In July 1808, the Post office withdrew Walsingham from the Lisbon run and moved her to serve the Brazils. The Portuguese government in exile had just moved to Rio de Janeiro.

In 1813 Lloyd's Register started to list the Falmouth packets. It showed Walsingham with Roberts, owner, changing to Bullock. Her owner was Captain and Co.

On 11 February 1815, Walsingham was 100 miles to windward was on her way to Jamaica, and under the temporary command of Captain William Nichols. She sighted a schooner that outsailed Walsingham and bore up and hoisted a British blue ensign. Nichols was not deceived and prepared his guns, moving two 9-pounders to the stern to act as stern chasers. As the schooner came up it was clear that she was American, armed with twelve long 9-pounder guns, and that her forecastle was packed with men in preparation for boarding Walsingham. The two vessels exchanged broadsides for half an hour. The American's masts and rigging were badly damaged and the British considered attempting to capture their assailant, but she was able none the less to sail off. Walsingham had five men wounded. When she arrived at Jamaica the local merchants raised some £500 to award Nichols with an honour sword and to reward his crew.

At the end of the Napoleonic Wars the packets were put on a peacetime establishment with respect to their armament and manning. She held the record as the fastest ship to Rio de Janeiro. She made the round trip in 82 days in August–November 1817. She remained in service until the Royal Navy took over delivery of the mail.
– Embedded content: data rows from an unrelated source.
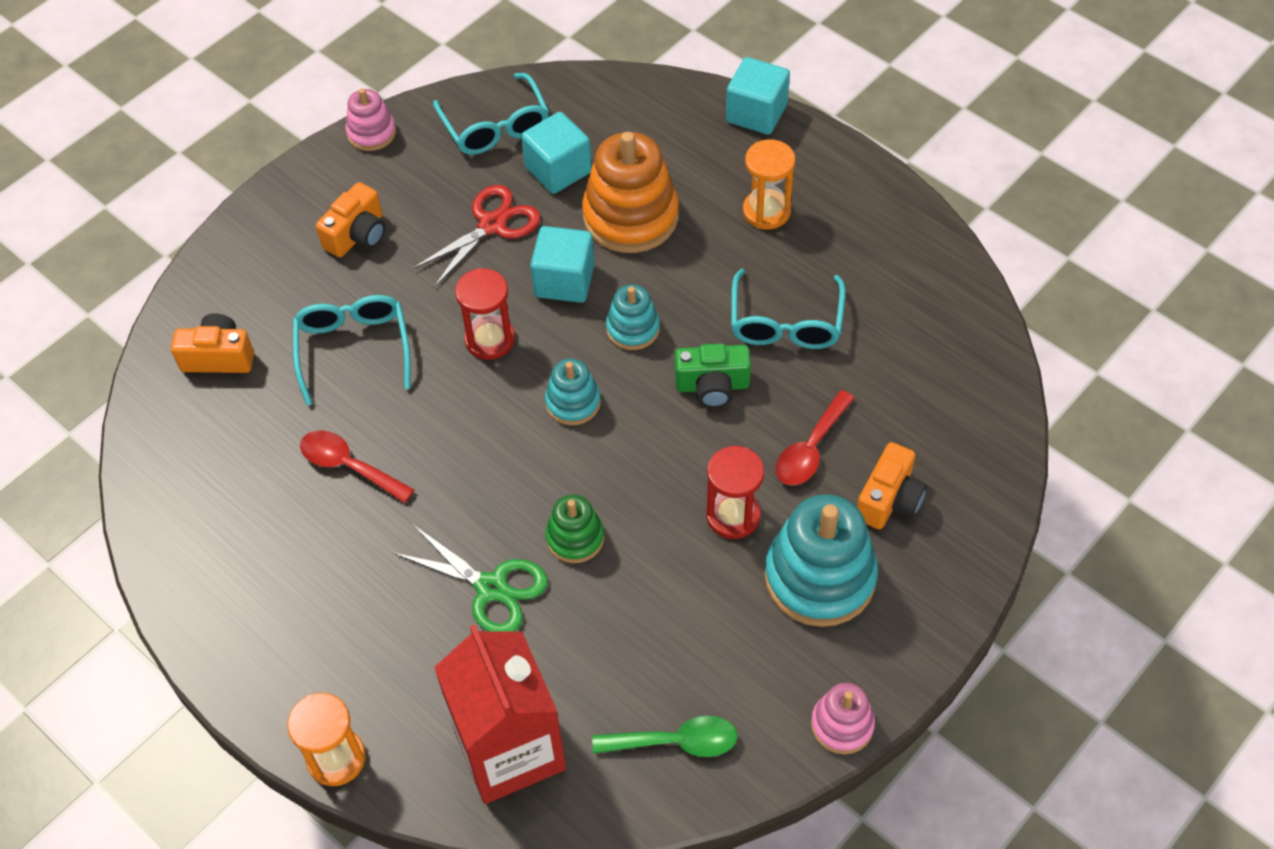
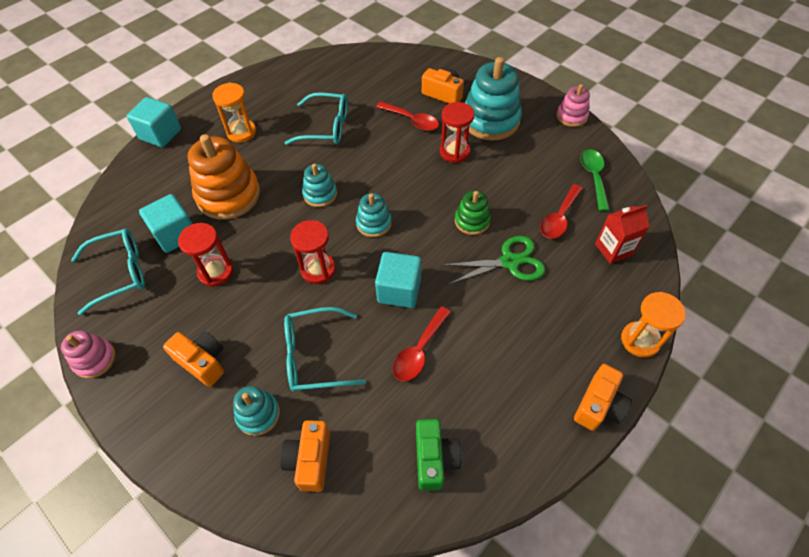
camera: 90 degrees left, 0 degrees up
green scissors [392,525,548,632] -> green scissors turned 45 degrees clockwise [442,236,545,285]
red scissors [412,185,541,288] -> red hourglass [178,223,233,287]
red carton [434,624,566,804] -> red carton [595,205,650,264], size x0.53
turquoise cube [530,226,595,303] -> turquoise cube moved to [375,252,422,308]
green camera [675,344,751,408] -> green camera moved to [416,419,462,491]
none -> turquoise stacking toy [233,386,280,436]
none -> red spoon [540,184,583,239]
none -> orange camera [574,364,632,431]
Walsingham last appeared in Lloyd's Registers list of Falmouth packets in 1825 with J. Bullock as master and owner.

In 1826 Walsingham was sold to Neill & Co. The 1826 volume of Lloyd's Register showed her master changing from Bullock to Bourke, her owner from Capt. & Co. to Neal, and her trade from Falmouth to London–Cape of Good Hope.

==Fate==
On 15 June 1828 Walsingham was driven ashore and wrecked at the Cape of Good Hope.

==Post script==
There is a project under way to secure funding for the construction at Falmouth of a replica of Walsingham. The first phase of the project is to restore a small fishing punt of approximately 100 years of age which will be used as a pinnace and a talking point for educational purposes until Walsingham can be built.